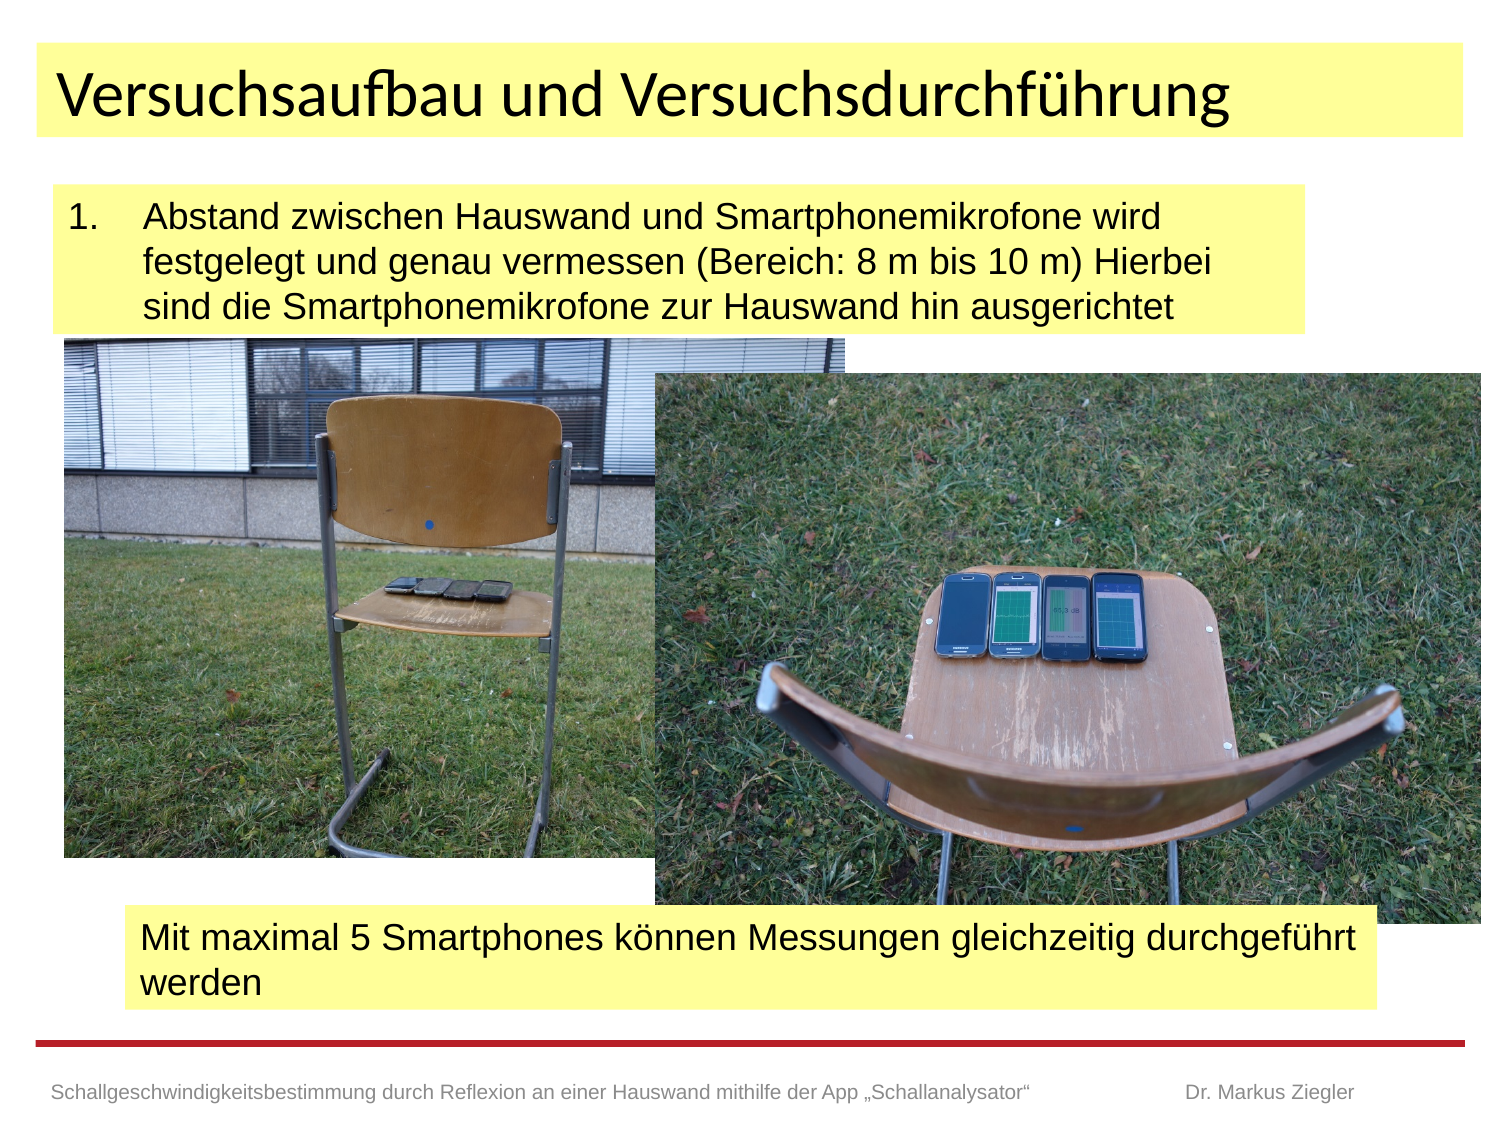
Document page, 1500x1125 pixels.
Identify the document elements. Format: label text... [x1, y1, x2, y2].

text_box Mit maximal 5 Smartphones können Messungen gleichzeitig durchgeführt werden [125, 905, 1378, 1010]
picture [655, 373, 1482, 924]
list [64, 337, 845, 858]
text_box Abstand zwischen Hauswand und Smartphonemikrofone wird festgelegt und genau vermessen (Bereich: 8 m bis 10 m) Hierbei sind die Smartphonemikrofone zur Hauswand hin ausgerichtet [53, 184, 1306, 335]
title Versuchsaufbau und Versuchsdurchführung [41, 42, 1459, 149]
footer Schallgeschwindigkeitsbestimmung durch Reflexion an einer Hauswand mithilfe der App „Schallanalysator“ Dr. Markus Ziegler [35, 1061, 1447, 1122]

- _Exercise prompt_
Your reply should hold every line of the material, unaltered, and not one picture.

- _Response to the task_
Document page, 1500x1125 pixels.
Identify the document elements. Format: label text... [x1, y1, x2, y2].

text_box Mit maximal 5 Smartphones können Messungen gleichzeitig durchgeführt werden [125, 905, 1378, 1010]
picture [655, 373, 1482, 924]
list [64, 337, 845, 858]
text_box Abstand zwischen Hauswand und Smartphonemikrofone wird festgelegt und genau vermessen (Bereich: 8 m bis 10 m) Hierbei sind die Smartphonemikrofone zur Hauswand hin ausgerichtet [53, 184, 1306, 335]
title Versuchsaufbau und Versuchsdurchführung [41, 42, 1459, 149]
footer Schallgeschwindigkeitsbestimmung durch Reflexion an einer Hauswand mithilfe der App „Schallanalysator“ Dr. Markus Ziegler [35, 1061, 1447, 1122]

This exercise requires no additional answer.